A stricter standard is much more attractive. On this moral question, we should borrow a line of thinking from the law. There are three well-known concepts in law: defaults, criteria for reassessing defaults, and procedures for doing so. For example, by default people don’t commit crimes. The criteria for re-evaluation is being charged with the crime. And the re-evaluation procedure is a criminal trial. Borrowing: By default, AI research can be abused (and therefore should not be published). The criteria for re-evaluation is the decision to be transparent about the research. The procedure is… well, whatthat’s right?

It doesn’t have to be the only right choice, but like any procedure related to the criminal justice system, the procedure should be widely credible. The easiest way to ensure that a procedure is trustworthy is to state exactly what it is and have a trusted party perform it. One way he operates this is by hiring independent reviewers (“red teams”) to assess (and certify) whether research meets the moral standards associated with publication.

For example, consider the work that led to today’s large-scale language models, the paper that put a “T” on GPT (Generative Pretrained Transformers). The work reported in this paper has enabled other scientists, including OpenAI, to train highly capable large-scale language models at scale and speed, on huge datasets. In other words, it turns out that the research could have been widely exploited in the sense that the technology enabled by this study allowed researchers to build systems that were susceptible to widespread exploitation. Therefore, today’s default should be against publication of the paper, for the reasons just suggested. Again, this is because, as I suggested, all AI research is subject to abuse and should always be banned from publication by default. This does not mean that the paper should or should not have been published. Rather, the question of whether to do so means that (reliable) procedures must be followed to ensure that it cannot be exploited.

But what about the reasons in favor of transparency? How do they weigh the reasons for stopping the publication of AI research? There are two broad categories of relevant reasons. practical and epistemological. For example, there are (practical) reasons to publish, including flexibility for investors, attracting top talent, or otherwise promoting research. I doubt anyone thinks that practical reasons like this carry enough weight to justify publishing potentially harmful results. The relative weight of epistemological considerations is more complicated. The point here is not that transparency has no epistemological benefits, such as allowing other researchers to learn from their work. Rather importantly, these epistemological gains are currently not properly weighed against the moral costs associated with predictable future abuse.

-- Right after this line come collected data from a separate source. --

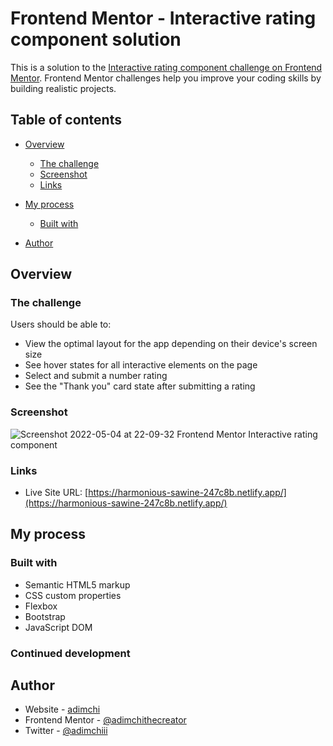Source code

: # Frontend Mentor - Interactive rating component solution

This is a solution to the [Interactive rating component challenge on Frontend Mentor](https://www.frontendmentor.io/challenges/interactive-rating-component-koxpeBUmI). Frontend Mentor challenges help you improve your coding skills by building realistic projects. 

## Table of contents

- [Overview](#overview)
  - [The challenge](#the-challenge)
  - [Screenshot](#screenshot)
  - [Links](#links)
- [My process](#my-process)
  - [Built with](#built-with)

- [Author](#author)



## Overview

### The challenge

Users should be able to:

- View the optimal layout for the app depending on their device's screen size
- See hover states for all interactive elements on the page
- Select and submit a number rating
- See the "Thank you" card state after submitting a rating

### Screenshot

![Screenshot 2022-05-04 at 22-09-32 Frontend Mentor Interactive rating component](https://user-images.githubusercontent.com/74629257/166921026-abf33af6-0b48-4e5c-b60e-74abf2fd12c7.png)



### Links

- Live Site URL: [https://harmonious-sawine-247c8b.netlify.app/](https://harmonious-sawine-247c8b.netlify.app/)

## My process

### Built with

- Semantic HTML5 markup
- CSS custom properties
- Flexbox
- Bootstrap
- JavaScript DOM


### Continued development





## Author

- Website - [adimchi](https://www.adimchi.netlify.app)
- Frontend Mentor - [@adimchithecreator](https://www.frontendmentor.io/profile/adimchithecreator)
- Twitter - [@adimchiii](https://www.twitter.com/adimchiii)
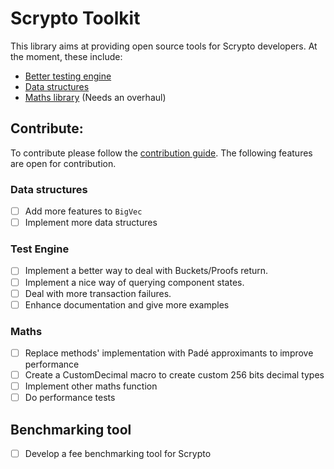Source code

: # Scrypto Toolkit

This library aims at providing open source tools for Scrypto developers.
At the moment, these include:

- [Better testing engine](test-engine/README.md)
- [Data structures](data-structures/README.md)
- [Maths library](maths/README.md) (Needs an overhaul)

## Contribute:

To contribute please follow the [contribution guide](CONTRIBUTING.md). The following features are open for contribution.

### Data structures

- [ ] Add more features to `BigVec`
- [ ] Implement more data structures

### Test Engine

- [ ] Implement a better way to deal with Buckets/Proofs return.
- [ ] Implement a nice way of querying component states.
- [ ] Deal with more transaction failures.
- [ ] Enhance documentation and give more examples

### Maths

- [ ] Replace methods' implementation with Padé approximants to improve performance
- [ ] Create a CustomDecimal macro to create custom 256 bits decimal types
- [ ] Implement other maths function
- [ ] Do performance tests

## Benchmarking tool

- [ ] Develop a fee benchmarking tool for Scrypto 

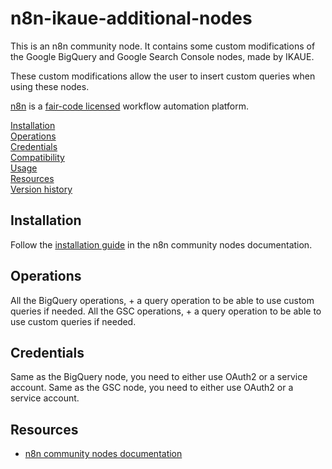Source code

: # n8n-ikaue-additional-nodes

This is an n8n community node. It contains some custom modifications of the Google BigQuery and Google Search Console nodes, made by IKAUE. 

These custom modifications allow the user to insert custom queries when using these nodes.

[n8n](https://n8n.io/) is a [fair-code licensed](https://docs.n8n.io/reference/license/) workflow automation platform.

[Installation](#installation)  
[Operations](#operations)  
[Credentials](#credentials)  <!-- delete if no auth needed -->  
[Compatibility](#compatibility)  
[Usage](#usage)  <!-- delete if not using this section -->  
[Resources](#resources)  
[Version history](#version-history)  <!-- delete if not using this section -->  

## Installation

Follow the [installation guide](https://docs.n8n.io/integrations/community-nodes/installation/) in the n8n community nodes documentation.

## Operations

All the BigQuery operations, + a query operation to be able to use custom queries if needed.
All the GSC operations, + a query operation to be able to use custom queries if needed.

## Credentials

Same as the BigQuery node, you need to either use OAuth2 or a service account.
Same as the GSC node, you need to either use OAuth2 or a service account.

## Resources

* [n8n community nodes documentation](https://docs.n8n.io/integrations/community-nodes/)

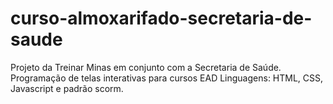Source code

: # curso-almoxarifado-secretaria-de-saude
Projeto da Treinar Minas em conjunto com a Secretaria de Saúde. Programação de telas interativas para cursos EAD Linguagens: HTML, CSS, Javascript e padrão scorm.
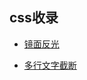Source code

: ## css收录

- [镜面反光](https://github.com/IHongTaoI/study_everyday_note/blob/master/前端/css/镜面反光.md)

- [多行文字截断](https://github.com/IHongTaoI/study_everyday_note/blob/master/前端/css/多行文字截断.md)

Researchers think a lot. Their laboratories could therefore consider reducing the mental burden of individual researchers by introducing automated processes that follow reliable procedures such as the competence and basic research just sketched. It is relatively inexpensive to do so. Even better, it cheaply shows that the lab takes its responsibilities seriously.

I expect to see commercial entities investing heavily in AI research pursue such a line in the coming months. Increased secrecy will distrust some, especially those interested in democratic oversight. But just as secrecy about bioweapons research is incompatible with democratic governance, opaque reporting of research is not incompatible with democratic governance. And researchers may welcome it because it reduces risk.

As the coronavirus crisis shows, we need science now more than ever.